Natural Disasters Detection using GIS and Remote Sensing Analytics:
a Google Earth Engine Workshop
About
Natural Disasters Detection using GIS and Remote Sensing Analytics:
a Google Earth Engine Workshop
An immersive training designed to provide participants with practical, hands-on experience in cloud-based geographic information systems (GIS) and remote sensing using Google Earth Engine to process and analyse satellite imagery to observe and detect natural disasters.
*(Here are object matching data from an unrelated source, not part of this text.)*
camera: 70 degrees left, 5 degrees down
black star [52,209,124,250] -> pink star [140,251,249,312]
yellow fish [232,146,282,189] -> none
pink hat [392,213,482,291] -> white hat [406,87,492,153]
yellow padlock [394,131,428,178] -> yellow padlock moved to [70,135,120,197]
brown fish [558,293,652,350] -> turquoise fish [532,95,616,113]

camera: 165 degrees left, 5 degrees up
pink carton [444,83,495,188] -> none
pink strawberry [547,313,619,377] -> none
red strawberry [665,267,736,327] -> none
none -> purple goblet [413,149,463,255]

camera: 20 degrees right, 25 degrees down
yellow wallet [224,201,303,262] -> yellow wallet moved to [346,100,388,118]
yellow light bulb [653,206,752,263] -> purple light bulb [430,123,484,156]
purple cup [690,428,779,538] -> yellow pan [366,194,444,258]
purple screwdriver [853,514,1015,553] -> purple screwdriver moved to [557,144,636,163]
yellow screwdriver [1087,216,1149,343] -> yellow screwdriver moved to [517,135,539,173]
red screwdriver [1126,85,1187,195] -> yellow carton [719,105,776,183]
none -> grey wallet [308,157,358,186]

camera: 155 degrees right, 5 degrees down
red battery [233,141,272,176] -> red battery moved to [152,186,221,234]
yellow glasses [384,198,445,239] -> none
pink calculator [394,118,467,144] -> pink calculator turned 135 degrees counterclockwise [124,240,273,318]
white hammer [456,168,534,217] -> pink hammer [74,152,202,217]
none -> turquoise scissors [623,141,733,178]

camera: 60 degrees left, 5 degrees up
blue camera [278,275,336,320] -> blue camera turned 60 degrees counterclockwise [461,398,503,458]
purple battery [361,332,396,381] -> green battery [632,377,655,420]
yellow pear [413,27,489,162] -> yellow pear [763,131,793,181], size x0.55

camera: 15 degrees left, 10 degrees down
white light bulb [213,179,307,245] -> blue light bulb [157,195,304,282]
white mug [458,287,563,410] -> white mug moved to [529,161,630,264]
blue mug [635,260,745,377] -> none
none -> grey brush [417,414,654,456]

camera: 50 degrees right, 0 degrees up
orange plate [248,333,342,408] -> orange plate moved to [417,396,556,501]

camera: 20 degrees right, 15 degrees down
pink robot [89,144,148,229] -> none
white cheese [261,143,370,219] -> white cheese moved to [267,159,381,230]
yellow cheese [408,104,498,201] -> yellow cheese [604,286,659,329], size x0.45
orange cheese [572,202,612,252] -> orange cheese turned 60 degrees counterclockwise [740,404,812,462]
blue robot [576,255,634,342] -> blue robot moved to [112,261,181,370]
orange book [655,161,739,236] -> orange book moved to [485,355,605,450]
Workshop Level: Entry Level to Intermediate Level
Workshop Language: English
Workshop Requirement: Gmail Account & Google Earth Engine Account
Highlights
- Remote sensing and GIS fundamentals
- Introduction to JavaScript
- Cloud-based geospatial data processing
- Several case studies such as flood mapping, fire damage detection, land cover classification, and environmental change analysis.



Eng. Naseeb Asaad Albakri
Research Assistant at MBRSC Lab
Naseeb Asaad Albakri is a dedicated Research Assistant at the MBRSC Lab, University of Dubai, with four years of experience in remote sensing and GIS. His expertise lies in land classification, environmental monitoring, and SAR image analysis, with a strong focus on studying surface temperature and classification. Before joining MBRSC, he worked as a Research Assistant at the University of Sharjah for 2.5 years, contributing to GIS analysis, research and publishing, and regression analysis. He holds a Master’s in GIS and Remote Sensing and a Bachelor’s in Civil and Environmental Engineering, both from the University of Sharjah. Proficient in ArcGIS Pro and Google Earth Engine, Naseeb is passionate about leveraging geospatial technology to enhance environmental monitoring and disaster response.

Eng. Leena Elneel
Research Assistant at MBRSC Lab
Eng. Leena Elneel is a dedicated researcher at MBRSC Lab at University of Dubai, specialized in developing AI-based solutions for remote sensing applications and data visualization. With nine years of experience in the field, she has worked on integrating AI with remote sensing applications, geospatial analytics, and data-driven solutions. Leena has worked on various remote sensing applications and visualization platforms, and has published researches contributing to advancements in the field. She holds a Bachelor’s degree in Computer Engineering from Khalifa University and a Master’s Degree in Computer Network Security from Heriot-Watt University. Passionate about the intersection of AI and geospatial technologies, she focuses on leveraging innovative computational methods to improve geospatial analysis and decision-making.